Colonies of methicillin-sensitive S. aureus grew in the sample of pus taken from the aneurysm. The patient was therefore treated continuously for 6 weeks with rifampin, norfloxacin, and cloxacillin (in accordance with antibiogram results), before he underwent surgery on the descending aorta through a thoracic laparo-phrenicectomy. For this procedure, we did not use extracorporeal circulation or spinal cord protection.
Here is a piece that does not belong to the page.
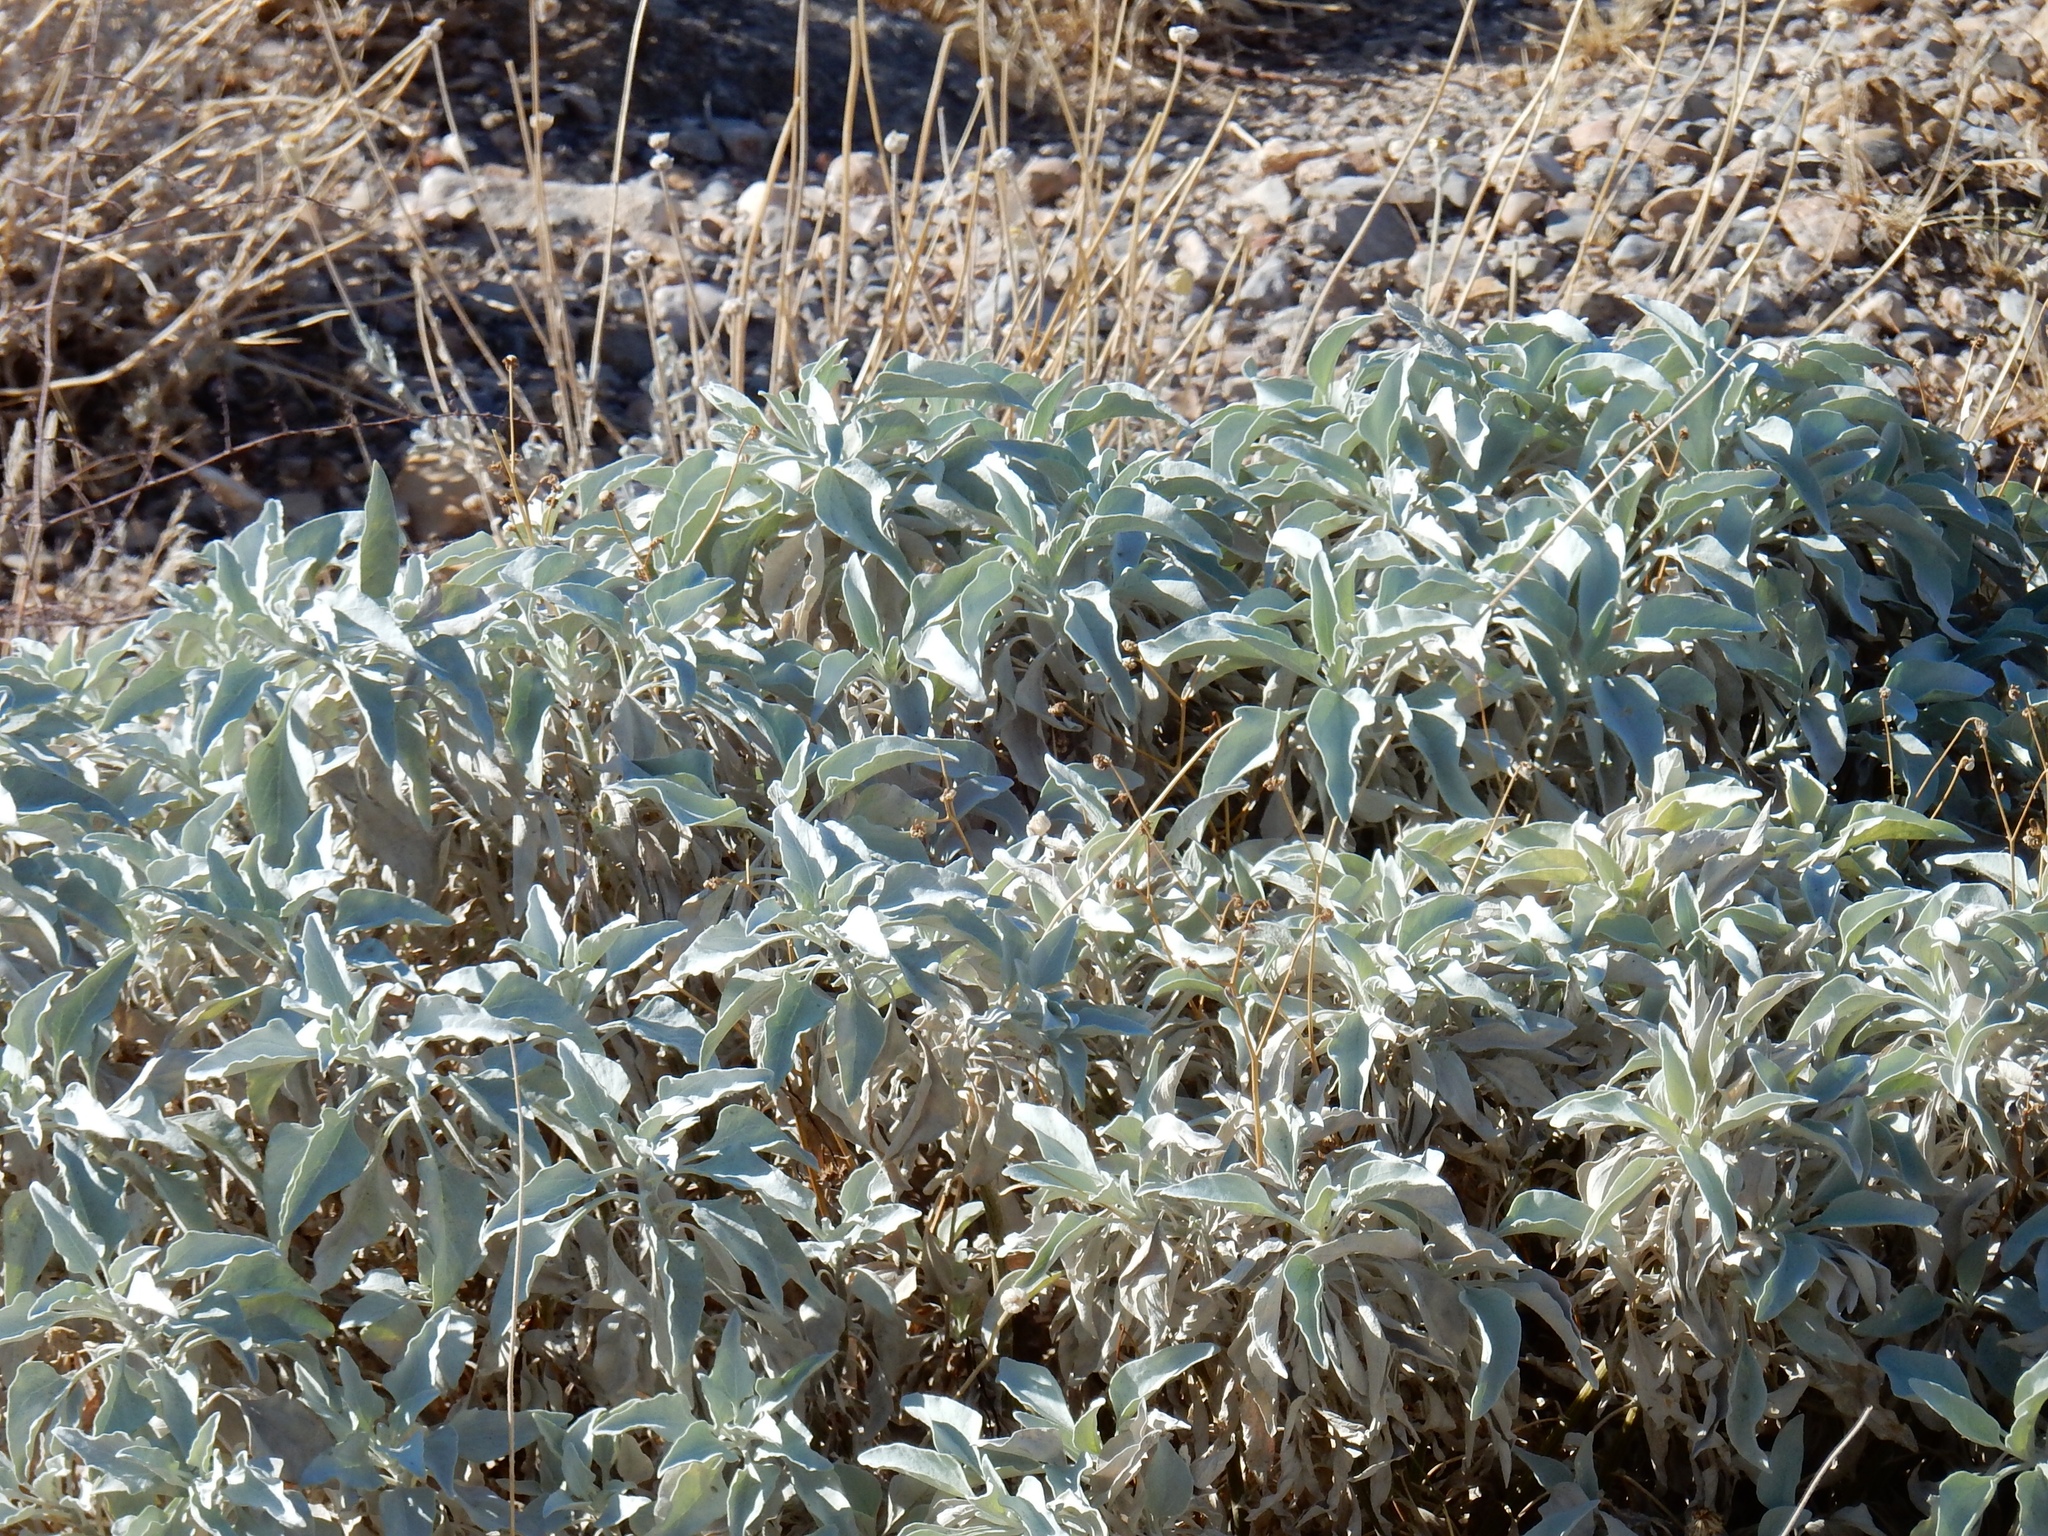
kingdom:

The distal thoracic aorta and the abdominal aorta were replaced with the use of sequential clamping techniques. After ligating the 2 intercostal branches, we clamped the distal thoracic aorta at a proximal level above the celiac trunk and at a distal level below the renal arteries (also controlling the visceral branches). Upon opening the aorta, we found an aneurysm that had ruptured through the aortic wall but had been contained by the viscera; this aneurysm was approximately 5 cm above the celiac trunk and showed no sign of active infection. We used a 22-mm Dacron tube to replace a segment, about 10 cm in length, of distal thoracic and proximal abdominal aorta, taking care to bevel the aortic ends proximally and distally and to respect the apertures of the visceral arteries. The clamping time was 35 min. The intercostal arteries were not reimplanted.
After that, we clamped the infrarenal aorta and replaced both iliac arteries and the abdominal aorta with a bifurcated 18-mm Dacron tube. The rest of the procedure was performed without incident. Again, the patient's postoperative course was favorable, and he did not suffer any neurologic sequelae. He was kept on antibiotic treatment for 6 weeks. At his 2-year follow-up visit, his laboratory and radiologic results were normal.